__Work to complete__
Retyping the data exactly is the task. Include every line.

### Data shown

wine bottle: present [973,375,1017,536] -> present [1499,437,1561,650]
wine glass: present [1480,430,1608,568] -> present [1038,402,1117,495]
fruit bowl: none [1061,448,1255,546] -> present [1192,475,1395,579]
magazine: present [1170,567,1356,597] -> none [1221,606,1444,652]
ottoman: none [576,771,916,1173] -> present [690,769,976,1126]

######

__Response below__
wine bottle: present [973,375,1017,536] -> present [1499,437,1561,650]
wine glass: present [1480,430,1608,568] -> present [1038,402,1117,495]
fruit bowl: none [1061,448,1255,546] -> present [1192,475,1395,579]
magazine: present [1170,567,1356,597] -> none [1221,606,1444,652]
ottoman: none [576,771,916,1173] -> present [690,769,976,1126]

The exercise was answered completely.